In Ga-Thoka, basic needs such as water, sanitation and health facilities, like clinics are inaccessible to many families. There are no street lights and electricity, and the community, named after the local Chief, is resettled on land claimed through government’s land redistribution programme in an attempt to redress the forced removals and land dispossession their parents experienced under apartheid.
It’s also a community of traditional ways. Many parents assign heavy domestic responsibilities to their daughters and early marriage and teenage pregnancy is commonplace.
There is an air of expectancy with just a hint of excitement as Millet walks into the classroom her school, Mothapo High. A huddle of girls attending this forum of the Girls Education Movement is busy preparing to discuss their GEM experiences; plans for a cleaner, safer, more child friendly environment, and their brand new strategy to bring boys into the club.
Out of a group of 16 children ranging in age from 12 to 17 years, eight of the participants are boys between 7 and 19 years old.
Millet, her hair intricately braided, looking hip and cool, is one of a growing number of enthusiastic and dynamic young leaders encouraging both girls and boys in Ga Thoka village and Limpopo province to talk and listen to each other.
In the workshops she leads, the young people also learn to break down stereotypes, communicate life skills information and plan and implement community development activities like cleaning up the environment and mapping unsafe areas for children in the neighbourhood.
“We are here to learn from everyone, old and young and very soon you will be here facilitating, instead of me,” she tells the young club members.

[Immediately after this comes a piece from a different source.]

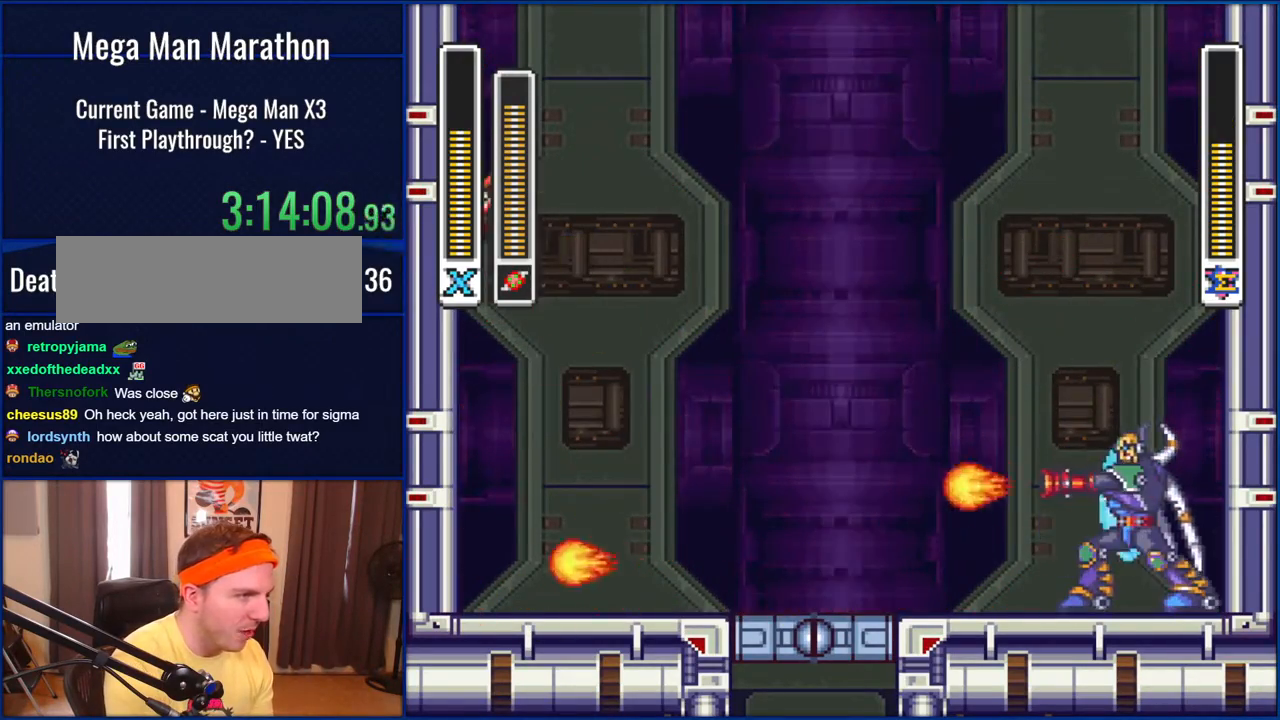
{"buttons": ["B", "DPAD_RIGHT"], "events": [[33, "B", "up"], [100, "B", "down"], [267, "DPAD_LEFT", "up"], [300, "DPAD_RIGHT", "down"]]}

Throughout the workshop’s five hours of animated small group discussions, the children discuss a full menu of serious topics that impact their lives. The safety and security challenges girls and boys face is high on the list and elicits a charged response.
But other topics such as what boys and girls think about each other; power relations and rape; and violence against girls and the best way to influence adults to take on young peoples concerns enjoy the similar levels of high pitched debate and animated response.
“We don’t want you to get raped so we must learn how to prevent rape. Remember that your rights are protected by the law,” Millet tells the group. “Make sure you aware of your rights.”
To encourage more children and young people to participate in the GEM activities, Millet and her group use creative ways to attract membership. “We use drama, music and sporting events. We also organised for a group of young girls to get training on radio so we can put our issues across”.
The girls created exciting programmes on gender violence and the prevention of HIV and AIDS for their local community radio stations.” This year, with support from UNICEF, they are branching out to TV production, joining a group of girls from al nine provinces who will produce their own reality TV series with training for the SABC, the national broadcaster.
Observing the children, community elder Albina Kekana said wryly: “Once where there was silence, there is now a chorus of clamouring voices all speaking out on taboo subjects such as sexual violence and HIV and AIDS. “More children need to benefit; we must make this movement bigger.”
Says Millet proudly, “I have developed a strong will of community development, especially for the youths their present challenges and their future lives and careers. “Youths need mobilization to keep them alive and shape their future,” she says smiling. “I feel good”.